Recently, a landmark trauma-informed education bill to address school absenteeism passed the Oregon legislature and was signed by the governor. The bill will direct two state agencies to develop a statewide plan to address the absentee problem in schools. It also provides a limited amount of funding -- $500,000 – to develop trauma-informed approaches in schools.
A trauma-informed school not only realizes and recognizes the role of childhood trauma in school attendance and performance, it also responds by integrating knowledge about trauma and resilience practices into its policies and programs, and trains teachers and staff to develop resiliency in students.
Deschutes County Health Services are already two years ahead of the legislative mandate equivalent for health services, thanks to the guidance of Fitzgerald. With support from program management and leadership in the county’s health services department, as well as direct support and consultation from Trauma-Informed Oregon, the Deschutes County Trauma-Informed Care workgroup was formed. As a result, Deschutes County is preparing all health services providers to meet the implementation of the Oregon Administrative Rule for trauma-informed services.

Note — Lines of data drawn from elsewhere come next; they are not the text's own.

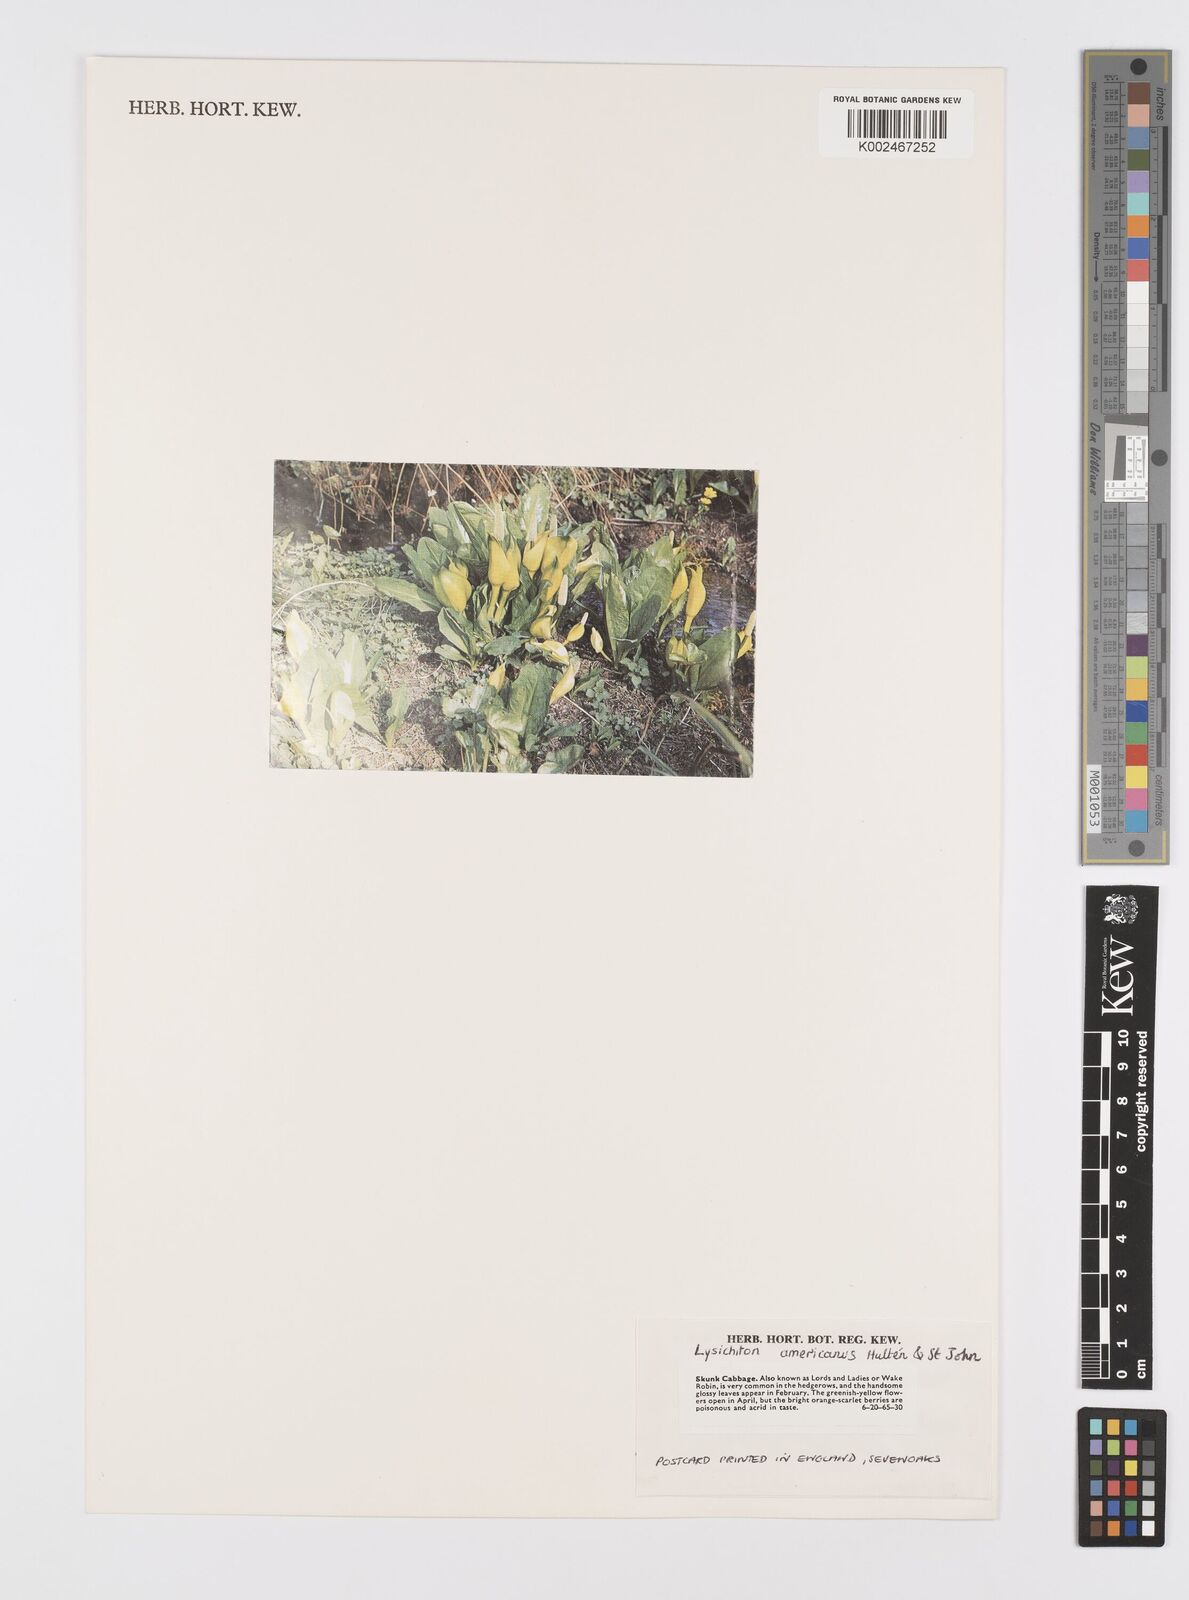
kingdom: Plantae
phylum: Tracheophyta
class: Liliopsida
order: Alismatales
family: Araceae
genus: Lysichiton
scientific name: Lysichiton americanus
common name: American skunk cabbage
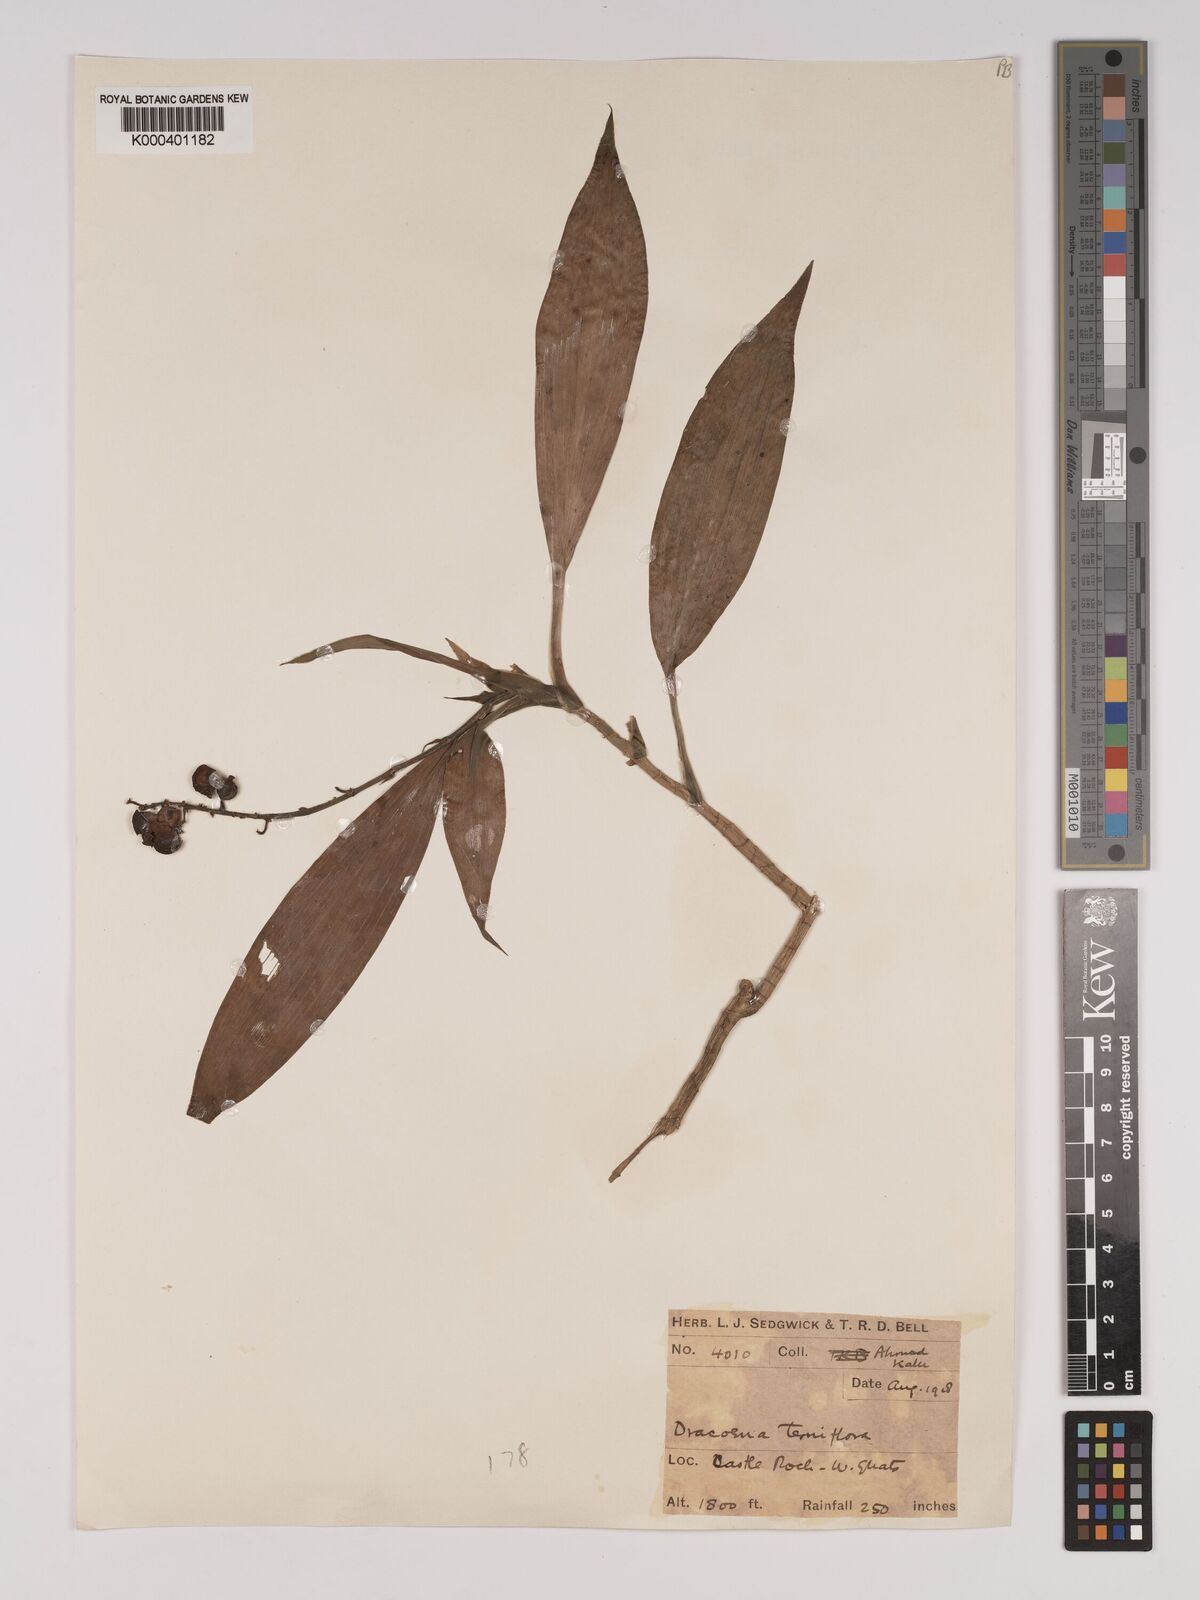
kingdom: Plantae
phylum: Tracheophyta
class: Liliopsida
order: Asparagales
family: Asparagaceae
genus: Dracaena
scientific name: Dracaena terniflora
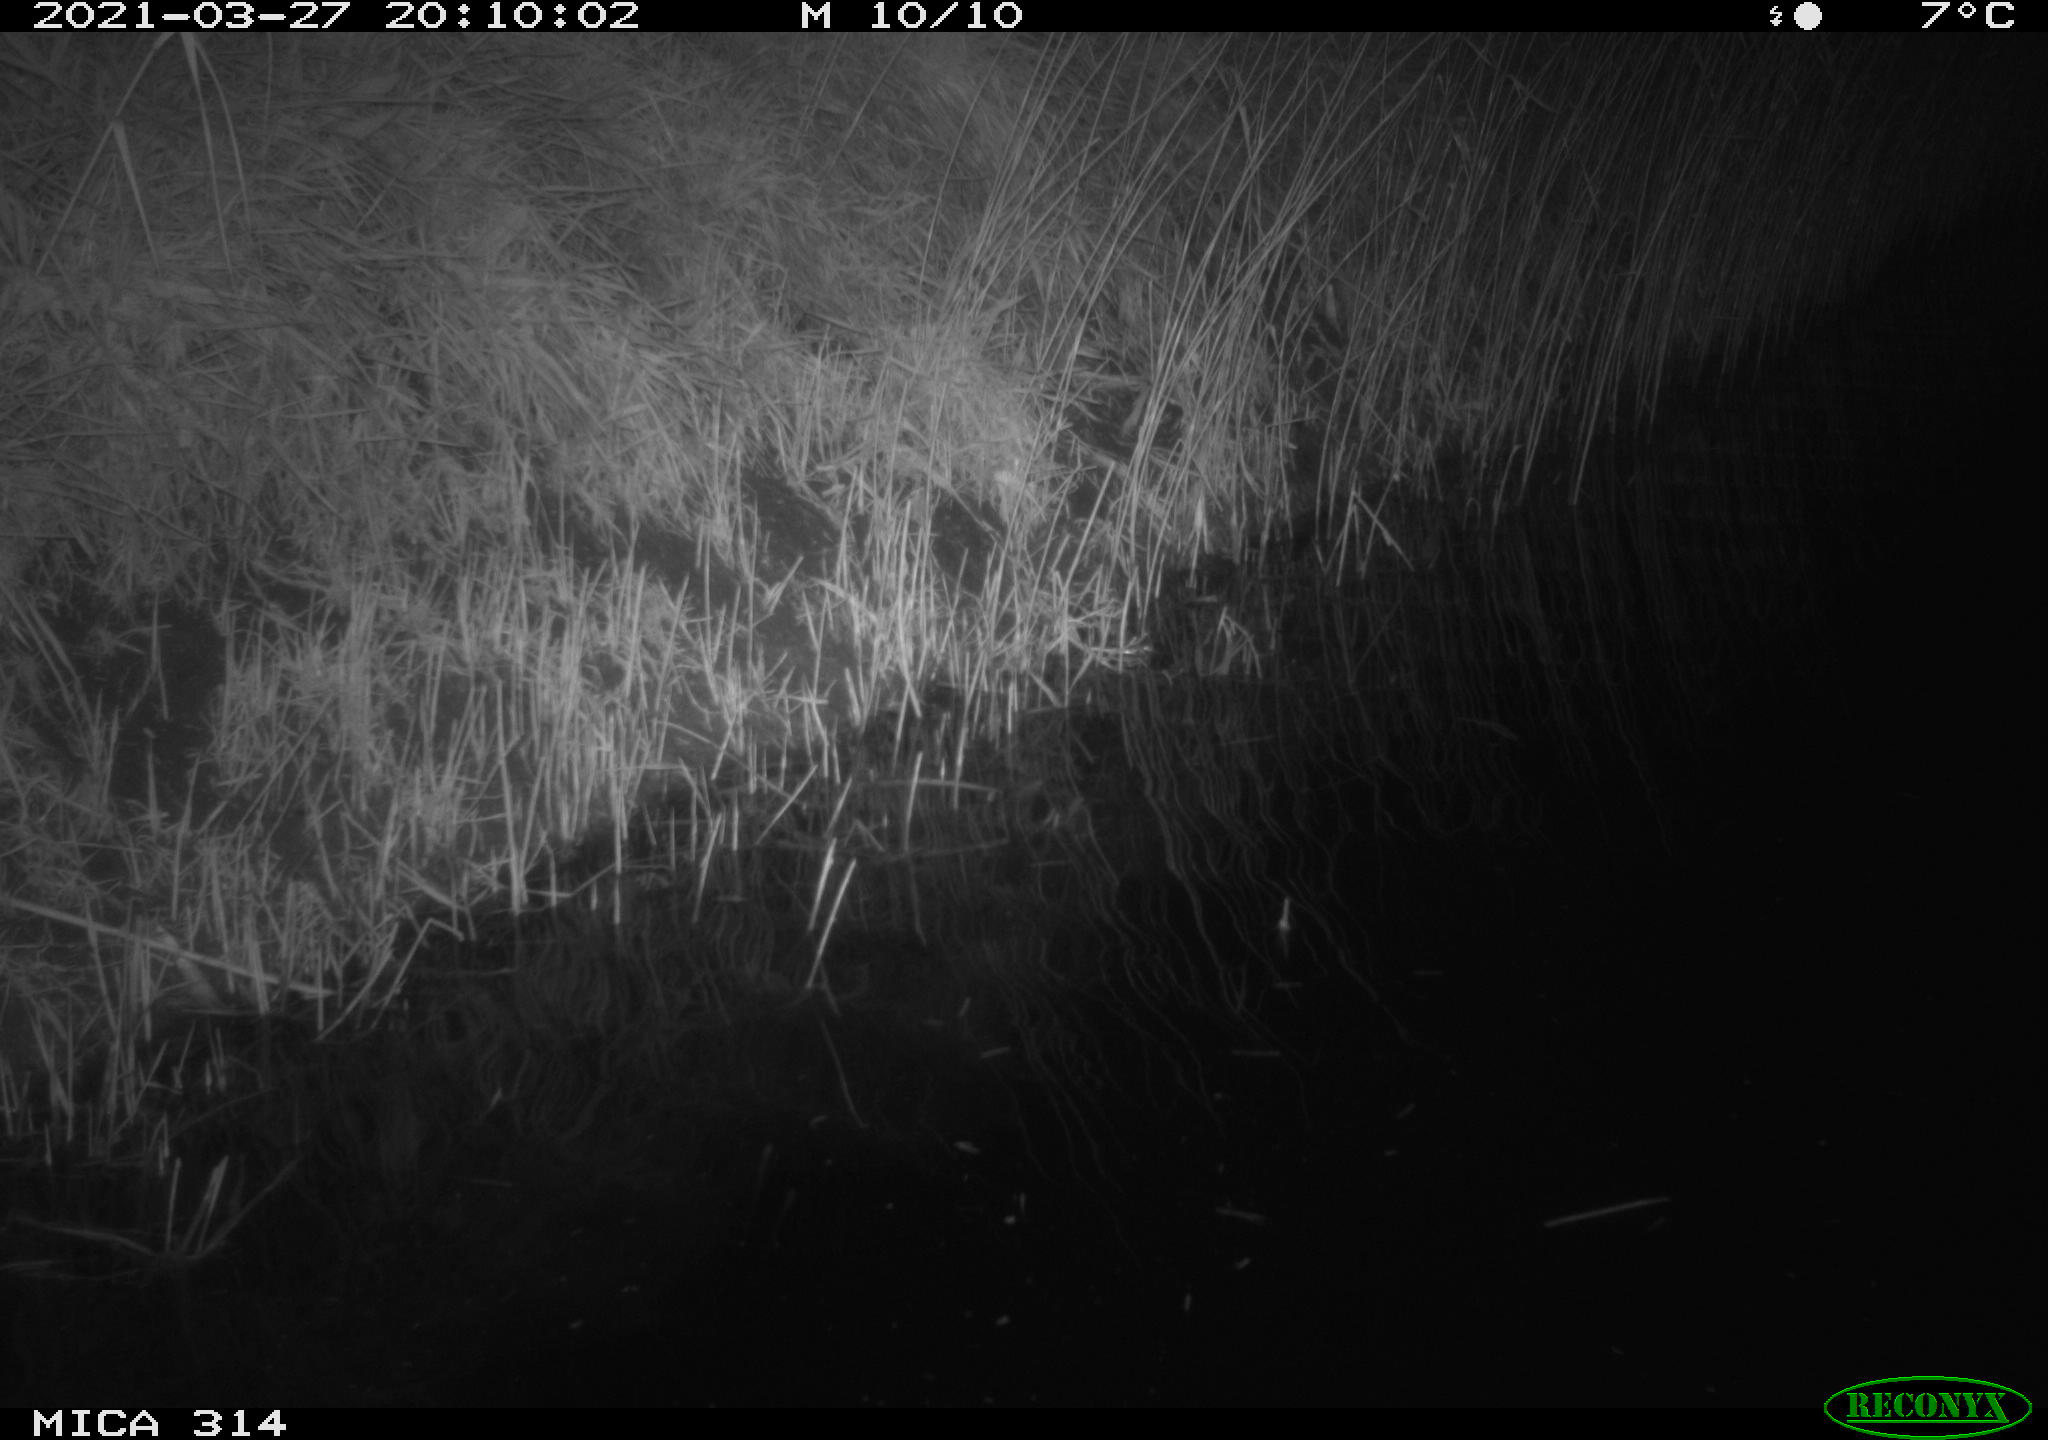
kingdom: Animalia
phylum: Chordata
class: Aves
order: Gruiformes
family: Rallidae
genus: Fulica
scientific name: Fulica atra
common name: Eurasian coot
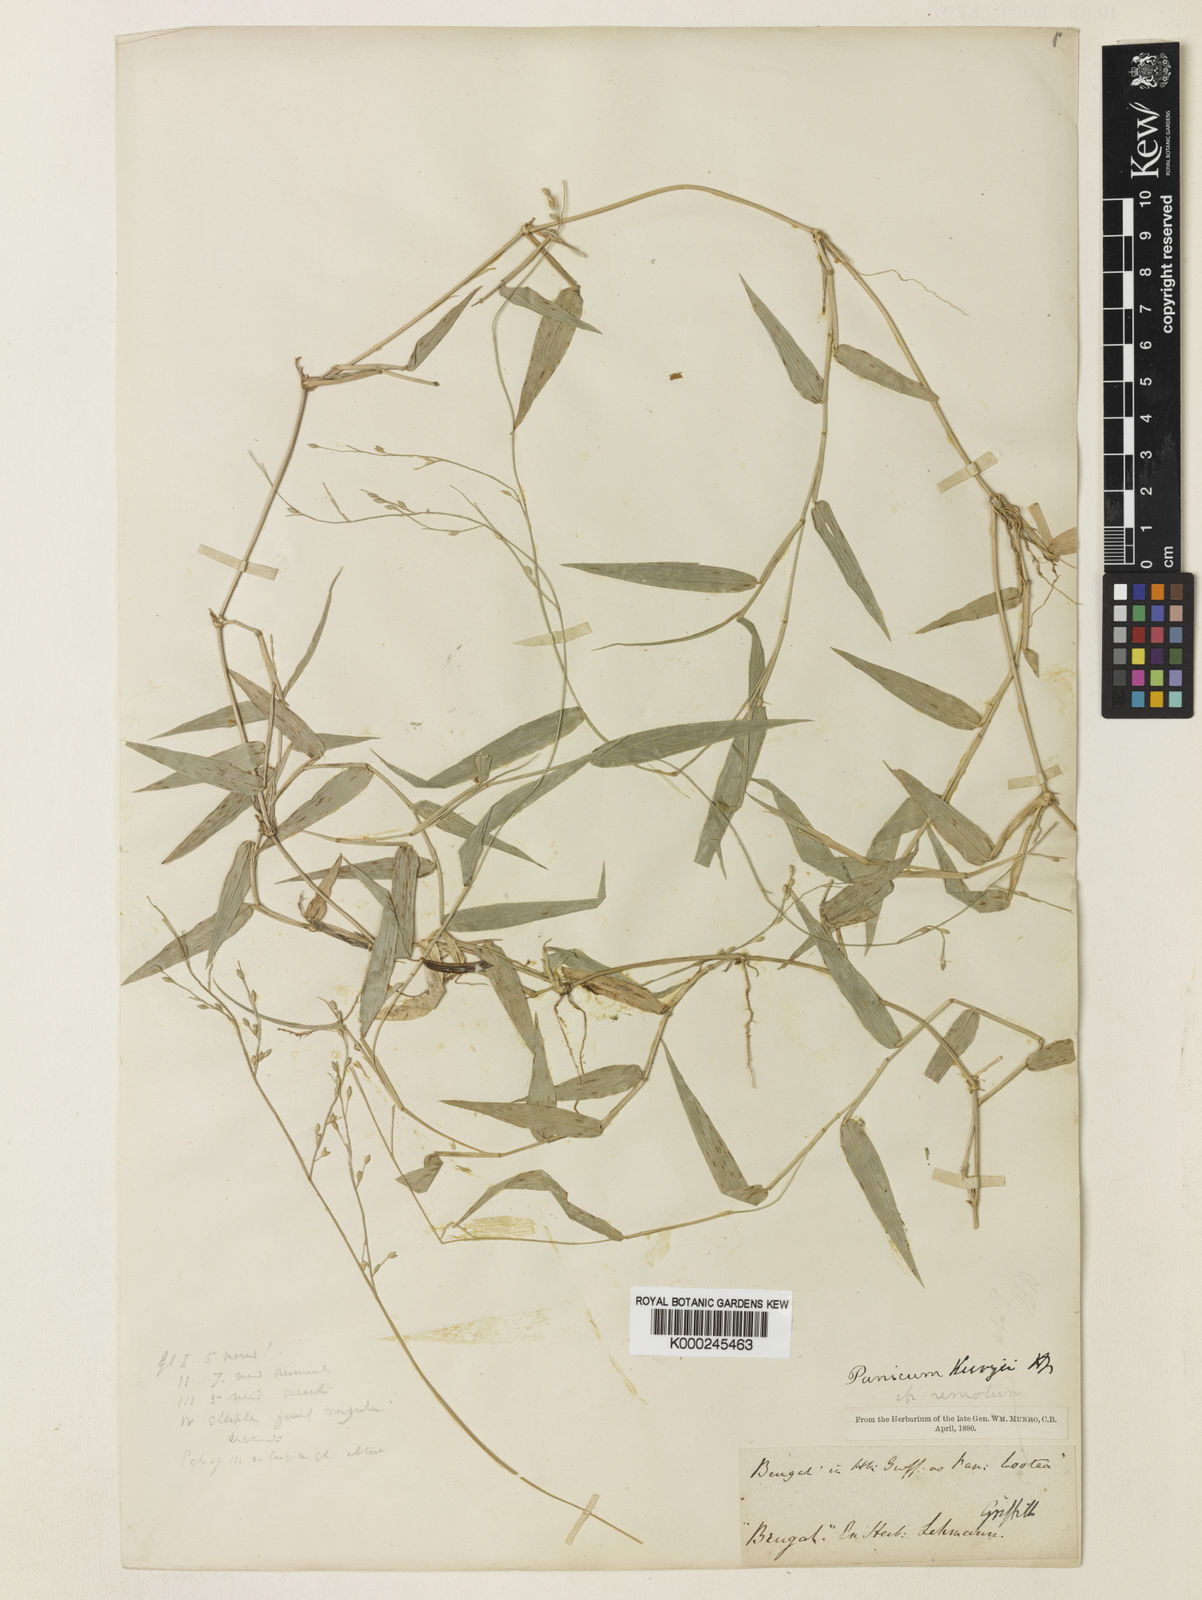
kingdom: Plantae
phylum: Tracheophyta
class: Liliopsida
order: Poales
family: Poaceae
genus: Urochloa
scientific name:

Specifically, the statewide rule issued by the Oregon Health Authority defines trauma-informed services as “services that are reflective of the consideration and evaluation of the role that trauma plays in the lives of people seeking mental health and addictions services, including recognition of the traumatic effect of misdiagnosis and coercive treatment. Services are responsive to the vulnerabilities of trauma survivors and are delivered in a way that avoids inadvertent re-traumatization and facilitates individual direction of services.”